At the end of his new touring show, Chris Addison takes questions from the crowd. It is no more or less funny than the preceding 100 minutes. Is that a problem? Yes and no. No, if you're content with standup that's bouncy, insubstantial and concerned with the everyday stuff you'd discuss at the pub. Yes, if you recall how Addison once made a virtue of his esoteric interests, and at least tried to take comedy to new places.
Now, courtesy of The Thick of It, Addison is a celebrity, and doesn't have to try so hard. Tonight, he reanimates that comedy cadaver, the trip to the gym, and talks unconvincingly about what a geek he was at school. In the livelier second half, he reviews the sex tips for married people in one of his wife's magazines, and reveals his problems with tolerance – especially of Ugg boots and anti-speed camera protestors. (Them: "Is this the kind of England you want to live in?" Addison, incensed: "YES!")

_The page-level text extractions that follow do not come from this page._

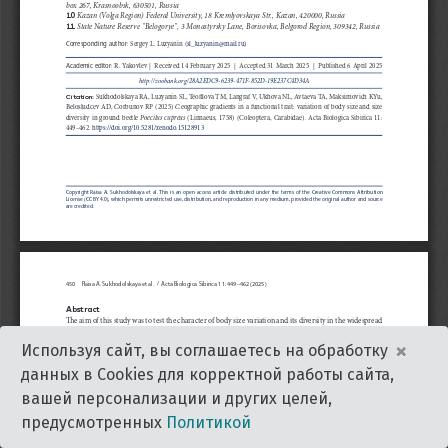
×
Используя сайт, вы соглашаетесь на обработку
данных в Cookies для корректной работы сайта,
вашей персонализации и других целей,
предусмотренных
Политикой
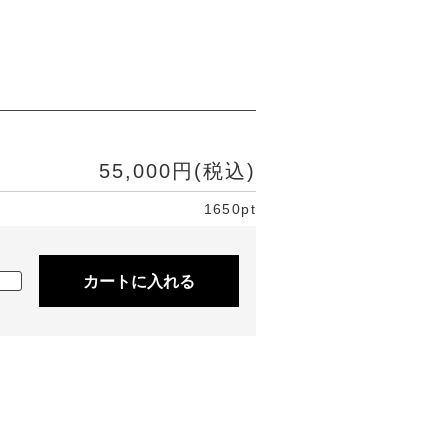
55,000円(税込)
1650pt
カートに入れる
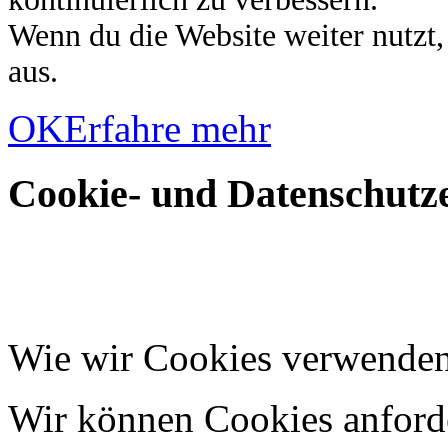
Wenn du die Website weiter nutzt
aus.
OK
Erfahre mehr
Cookie- und Datenschutze
Wie wir Cookies verwende
Wir können Cookies anforde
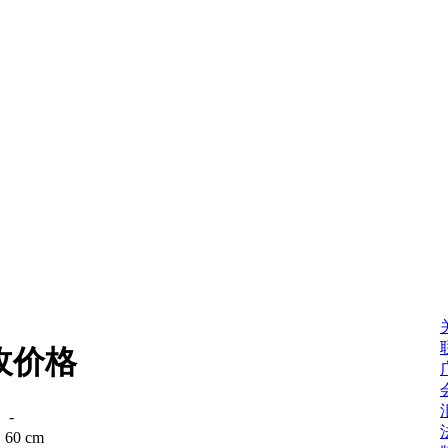
玫价格
：
-
：
60 cm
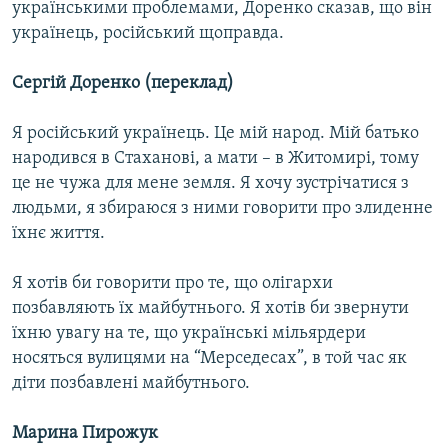
українськими проблемами, Доренко сказав, що він
українець, російський щоправда.
Сергій Доренко (переклад)
Я російський українець. Це мій народ. Мій батько
народився в Стаханові, а мати – в Житомирі, тому
це не чужа для мене земля. Я хочу зустрічатися з
людьми, я збираюся з ними говорити про злиденне
їхнє життя.
Я хотів би говорити про те, що олігархи
позбавляють їх майбутнього. Я хотів би звернути
їхню увагу на те, що українські мільярдери
носяться вулицями на “Мерседесах”, в той час як
діти позбавлені майбутнього.
Марина Пирожук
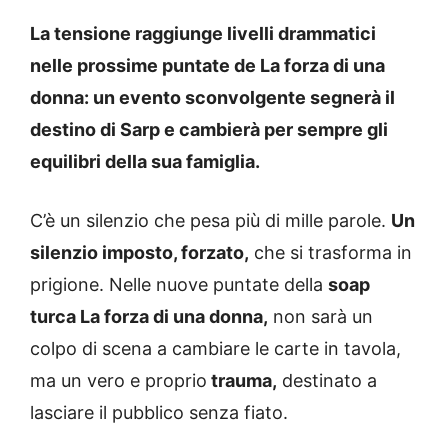
La tensione raggiunge livelli drammatici
nelle prossime puntate de La forza di una
donna: un evento sconvolgente segnerà il
destino di Sarp e cambierà per sempre gli
equilibri della sua famiglia.
C’è un silenzio che pesa più di mille parole.
Un
silenzio imposto, forzato,
che si trasforma in
prigione. Nelle nuove puntate della
soap
turca La forza di una donna,
non sarà un
colpo di scena a cambiare le carte in tavola,
ma un vero e proprio
trauma,
destinato a
lasciare il pubblico senza fiato.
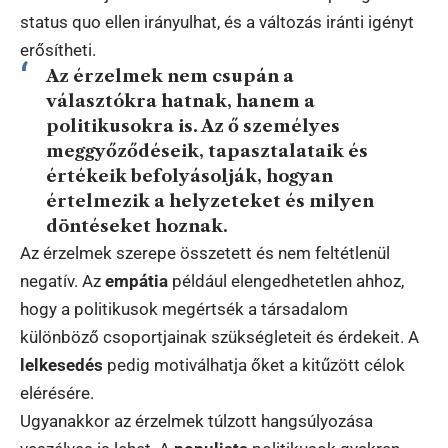
status quo ellen irányulhat, és a változás iránti igényt
erősítheti.
Az érzelmek nem csupán a
választókra hatnak, hanem a
politikusokra is. Az ő személyes
meggyőződéseik, tapasztalataik és
értékeik befolyásolják, hogyan
értelmezik a helyzeteket és milyen
döntéseket hoznak.
Az érzelmek szerepe összetett és nem feltétlenül
negatív. Az
empátia
például elengedhetetlen ahhoz,
hogy a politikusok megértsék a társadalom
különböző csoportjainak szükségleteit és érdekeit. A
lelkesedés
pedig motiválhatja őket a kitűzött célok
elérésére.
Ugyanakkor az érzelmek túlzott hangsúlyozása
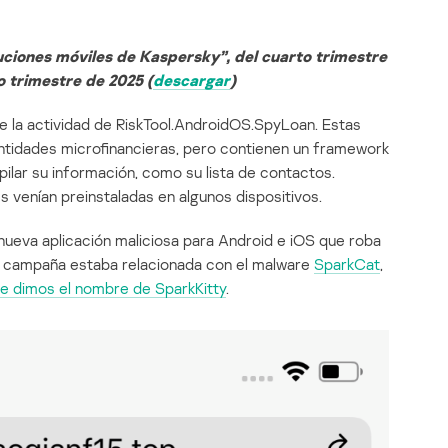
ciones móviles de Kaspersky”, del cuarto trimestre
 trimestre de 2025 (
descargar
)
e la actividad de RiskTool.AndroidOS.SpyLoan. Estas
ntidades microfinancieras, pero contienen un framework
opilar su información, como su lista de contactos.
s venían preinstaladas en algunos dispositivos.
nueva aplicación maliciosa para Android e iOS que roba
a campaña estaba relacionada con el malware
SparkCat
,
le dimos el nombre de SparkKitty
.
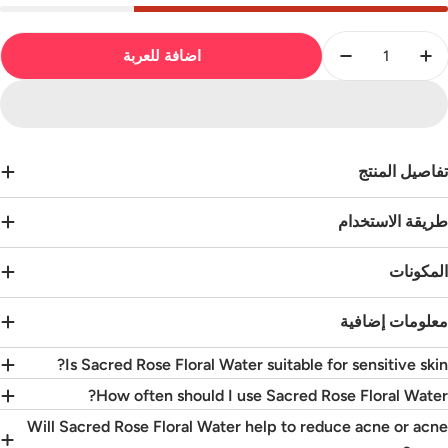
لكمية
اضافة للعربة
Increase Quantity For ماء الورد سيكريد روز
Decrease Quantity For ماء الورد سيكريد روز
فاصيل المنتج
ريقة الاستخدام
لمكونات
علومات إضافية
Is Sacred Rose Floral Water suitable for sensitive skin
How often should I use Sacred Rose Floral Water
Will Sacred Rose Floral Water help to reduce acne or acn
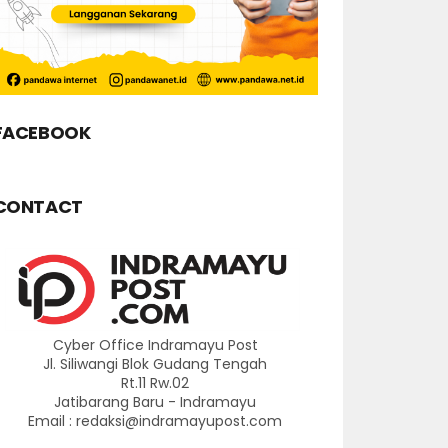
FACEBOOK
CONTACT
Cyber Office Indramayu Post
Jl. Siliwangi Blok Gudang Tengah
Rt.11 Rw.02
Jatibarang Baru - Indramayu
Email : redaksi@indramayupost.com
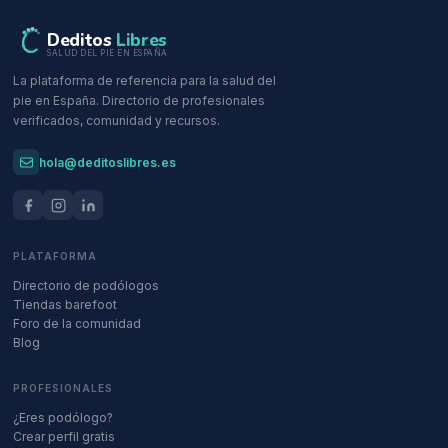
Deditos
Libres
SALUD DEL PIE EN ESPAÑA
La plataforma de referencia para la salud del
pie en España. Directorio de profesionales
verificados, comunidad y recursos.
hola@deditoslibres.es
PLATAFORMA
Directorio de podólogos
Tiendas barefoot
Foro de la comunidad
Blog
PROFESIONALES
¿Eres podólogo?
Crear perfil gratis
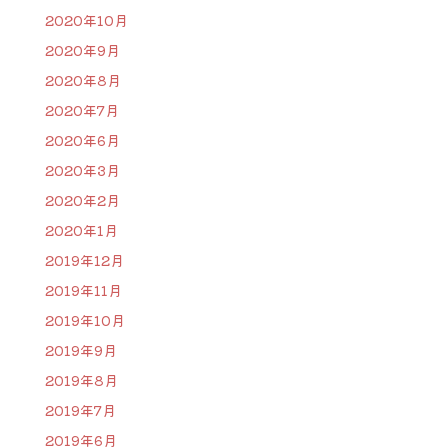
2020年10月
2020年9月
2020年8月
2020年7月
2020年6月
2020年3月
2020年2月
2020年1月
2019年12月
2019年11月
2019年10月
2019年9月
2019年8月
2019年7月
2019年6月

Addison casts himself as exaggeratedly middle class – which is appealing enough, until he starts simplistically dismissing BNP voters as lumpen meatheads. When his stories stray towards significance, he steers them clear with a glib quip. He is funniest when raging at Wi-Fi connections or the supposed security provided by that three-digit number on the back of credit cards. But the passion seems skin-deep. One waits in vain for him to really get into the thick of it.